When a test does reject the null hypothesis, it does so in favor of the alternative hypothesis. The reject H0 conclusions for the same tests given above are:
- A significant difference exists between the population means of A and B. (Or, the population mean of A is significantly greater than the population mean of B.
- The correlation between A and B is significantly different from 0.
- The distribution of the data is significantly different from Normal.
- The regression parameter does explain a significant amount of the variability in y. (The regression parameter is significantly different from 0.)
In a pain relief study, researchers are studying the effects of the pain relief medicine, aspirin, compared to a placebo. Pain relief scores were recorded for two groups of people who were given either aspirin or the placebo. Greater pain relief scores indicate better pain relief. The hypothesis to test is that pain relief will be different for patients given the aspirin compared to the placebo. Let’s write these as statistical hypotheses.
H0 : μasprin = μplacebo
Ha : μasprin ≠ μplacebo
The null hypothesis states that average pain relief for patients given aspirin is equal to the average pain relief for patients given a placebo. The alternative hypothesis (which is what the research team believes to be true) states that the average pain relief for patients given aspirin is not equal to relief from the placebo.
Looking at the table of output, the sample mean pain relief for patients given aspirin is 59.1, which is greater than the average placebo pain relief of 56.3. These sample statistics are used to compute a test statistic to make inference about the populations they represent.

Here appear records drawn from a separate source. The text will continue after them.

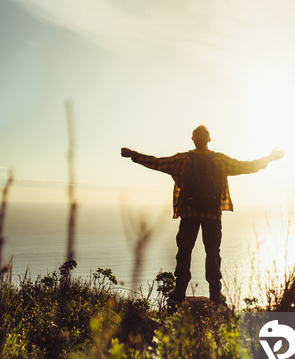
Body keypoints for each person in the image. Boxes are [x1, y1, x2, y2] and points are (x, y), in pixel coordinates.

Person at [121, 125, 284, 306]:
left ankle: (179, 292)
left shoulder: (182, 160)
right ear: (209, 139)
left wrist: (133, 155)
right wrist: (270, 157)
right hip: (213, 215)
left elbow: (157, 162)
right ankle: (215, 293)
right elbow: (248, 167)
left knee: (184, 252)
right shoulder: (220, 160)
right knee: (213, 253)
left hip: (188, 213)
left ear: (192, 139)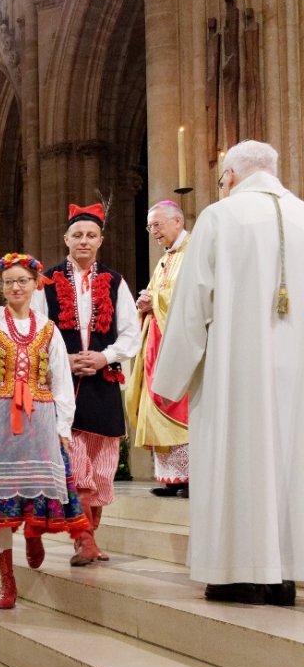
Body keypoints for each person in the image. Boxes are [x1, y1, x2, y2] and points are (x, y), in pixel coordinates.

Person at [153, 139, 304, 606]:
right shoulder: (303, 215)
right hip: (295, 369)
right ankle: (285, 575)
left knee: (237, 460)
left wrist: (169, 379)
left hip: (235, 369)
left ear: (231, 176)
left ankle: (239, 573)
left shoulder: (219, 217)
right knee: (289, 462)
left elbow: (192, 304)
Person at [0, 254, 90, 609]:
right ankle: (7, 580)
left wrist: (63, 426)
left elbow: (61, 381)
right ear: (1, 286)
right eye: (10, 281)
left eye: (23, 281)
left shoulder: (48, 329)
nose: (16, 287)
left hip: (40, 420)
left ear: (35, 284)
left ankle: (34, 531)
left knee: (38, 489)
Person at [33, 202, 141, 563]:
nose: (84, 241)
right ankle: (82, 539)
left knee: (101, 467)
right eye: (77, 235)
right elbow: (36, 332)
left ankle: (90, 535)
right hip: (62, 385)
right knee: (74, 463)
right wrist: (64, 360)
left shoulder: (115, 281)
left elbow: (131, 334)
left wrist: (104, 357)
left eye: (90, 235)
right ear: (66, 239)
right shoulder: (46, 281)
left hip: (102, 382)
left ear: (101, 241)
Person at [127, 200, 192, 497]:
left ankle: (192, 477)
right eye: (149, 226)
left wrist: (156, 301)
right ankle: (173, 478)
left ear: (177, 222)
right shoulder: (166, 257)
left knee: (180, 407)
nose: (152, 231)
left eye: (157, 225)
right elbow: (157, 291)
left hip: (179, 346)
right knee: (156, 403)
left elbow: (193, 297)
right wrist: (146, 300)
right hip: (156, 342)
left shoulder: (193, 252)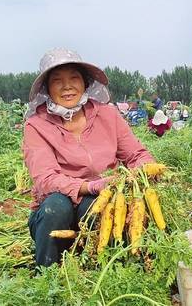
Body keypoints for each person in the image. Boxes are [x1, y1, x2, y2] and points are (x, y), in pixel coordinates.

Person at [22, 49, 155, 267]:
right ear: (47, 88)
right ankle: (47, 276)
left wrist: (144, 171)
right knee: (56, 206)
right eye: (57, 81)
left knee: (94, 207)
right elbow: (45, 179)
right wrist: (91, 186)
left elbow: (136, 154)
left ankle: (104, 267)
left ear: (85, 82)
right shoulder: (36, 125)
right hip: (55, 208)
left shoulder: (108, 115)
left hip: (100, 201)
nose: (67, 86)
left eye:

That test statistic is computed to be 2.09. The test used follows a Studentized t distribution with N-2=16 degrees of freedom. The p-value for this test is 0.0527.
To make a conclusion, the p-value is compared to the alpha level of significance. In this case, alpha = 0.05. The p-value = 0.0527 > 0.05 = alpha. The test fails to reject the null hypothesis. The test does not show a significant difference between the mean pain relief for patients given aspirin and those given a placebo.
Conclusion: A significant difference does not exist between the population average pain relief for patients given aspirin vs. those given a placebo.
The conclusion is not that the means are equal, but that they are not significantly different. It is possible that a difference in average pain relief does exist between the two groups. One possible reason for this is that the experiment did not collect enough data (samples). With additional data points, the statistical power of the test is improved. Another possibility is that random chance led to a sample with greater variability or a different mean than what is typical of the population.